• **Seitenauszug**
⟨
# Was haltet ihr von Tohatsu Aussenbordern?



## Schütti (20. Januar 2009)

Hallo zusammen,

war gestern auf der Boot und hab mich mal ein bisschen nach Aussenbordern umgesehen, da ich mir irgendein 5 PS Motor zulegen will |rolleyes. Auf Anraten von Forellenhunter gings dann u.a. auch zum Tohatsu Stand wo man meinte, dass Tohatsu und Mercury aus ein und derselben Produktion stammt.

Habt ihr Erfahrungen mit den Motoren....??

Bis dann

Schütti


----------



## HD4ever (20. Januar 2009)

*AW: Was haltet ihr von Tohatsu Aussenbordern?*

ich hatte nen 8 PS Tohatsu 2-T Motor ...
kann da absolut nix negatives zu sagen und das mit dem "Baugleich" zu den Mercury Motoren hab ich auch gehört .... 
meiner Meinung nach gehen solche neueren kleinen Motoren doch sowieso kaum kaputt - egal welcher Hersteller ... wenn dann stehen die sich kaputt durch das nicht-gebrauchen, aber nicht durch den Betrieb


----------



## Nordlicht (20. Januar 2009)

*AW: Was haltet ihr von Tohatsu Aussenbordern?*

Kannst du kaufen, ich hatte an "Zwergi" einen 9,9 Ps und der lief auch nach Jahren beim 1x anreissen rund und zuverlässig...egal ob Sommer oder Winter.
Tohatsu gilt allgemein als sehr zuverlässig und reparieren tut ihn eigentlichlich auch jede Werkstatt.


----------



## Zanderlui (20. Januar 2009)

*AW: Was haltet ihr von Tohatsu Aussenbordern?*

also wir standen auch vor dem problem letztes jahr einen neuen 5ps motor zu kaufen...

wir haben uns einen yamaha gekauft...

allerdings wurde uns acuh tohatsu genannt und auch die fischer im umkreis haben alle die marke-allerdings bekamen wir ein super angebot für den yamaha deswegen ist es der geworden....
⟩
• **Extrahierte Einträge**
⟨
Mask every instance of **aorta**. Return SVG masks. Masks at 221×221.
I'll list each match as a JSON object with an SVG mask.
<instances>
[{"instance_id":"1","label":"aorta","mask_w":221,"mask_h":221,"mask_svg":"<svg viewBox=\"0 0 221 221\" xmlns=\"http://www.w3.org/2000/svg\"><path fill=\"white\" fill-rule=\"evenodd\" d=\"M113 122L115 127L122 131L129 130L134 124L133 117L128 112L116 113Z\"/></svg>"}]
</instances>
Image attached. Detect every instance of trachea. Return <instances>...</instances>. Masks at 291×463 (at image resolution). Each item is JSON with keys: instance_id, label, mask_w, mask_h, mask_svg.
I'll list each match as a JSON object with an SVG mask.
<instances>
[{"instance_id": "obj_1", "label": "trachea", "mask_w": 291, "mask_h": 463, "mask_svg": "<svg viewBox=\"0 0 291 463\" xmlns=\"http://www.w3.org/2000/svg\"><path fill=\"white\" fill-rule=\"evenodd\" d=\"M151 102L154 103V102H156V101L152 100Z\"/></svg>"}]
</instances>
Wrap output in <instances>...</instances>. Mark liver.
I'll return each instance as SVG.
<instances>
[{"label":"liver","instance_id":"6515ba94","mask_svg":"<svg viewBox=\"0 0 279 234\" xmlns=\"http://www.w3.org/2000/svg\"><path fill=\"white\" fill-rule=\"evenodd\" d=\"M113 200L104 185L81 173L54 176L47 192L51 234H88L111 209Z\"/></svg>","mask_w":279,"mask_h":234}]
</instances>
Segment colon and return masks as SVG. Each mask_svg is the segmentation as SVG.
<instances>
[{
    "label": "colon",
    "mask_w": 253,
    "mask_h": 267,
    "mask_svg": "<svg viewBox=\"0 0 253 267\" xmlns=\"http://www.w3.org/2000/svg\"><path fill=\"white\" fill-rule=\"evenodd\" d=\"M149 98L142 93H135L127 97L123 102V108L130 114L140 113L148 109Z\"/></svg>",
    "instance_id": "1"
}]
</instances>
⟩
• **Zu erledigen**
[1] Stimmen diese Aussagen mit dem Forumsthread über Tohatsu-Außenborder überein? (a) Schütti möchte sich einen 5-PS-Motor zulegen. (b) Zanderlui hat sich am Ende einen Tohatsu gekauft. (c) Der 9,9-PS-Motor von Nordlicht lief nur im Sommer zuverlässig. Antworte jeweils mit Ja oder Nein und zitiere die entscheidenden Worte.
[2] Welcher Abschnitt im Forumsthread über Tohatsu-Außenborder setzt mit den Worten um „## Schütti (20.“ ein und schließt mit „mit den Motoren....??“? Zitiere ihn wörtlich.

• **Lösungen**
[1]
(a) Ja: „da ich mir irgendein 5 PS Motor zulegen will“
(b) Nein: „wir haben uns einen yamaha gekauft...“
(c) Nein: „der lief auch nach Jahren beim 1x anreissen rund und zuverlässig...egal ob Sommer oder Winter.“

[2]
## Schütti (20. Januar 2009)

Hallo zusammen,

war gestern auf der Boot und hab mich mal ein bisschen nach Aussenbordern umgesehen, da ich mir irgendein 5 PS Motor zulegen will |rolleyes. Auf Anraten von Forellenhunter gings dann u.a. auch zum Tohatsu Stand wo man meinte, dass Tohatsu und Mercury aus ein und derselben Produktion stammt.

Habt ihr Erfahrungen mit den Motoren....??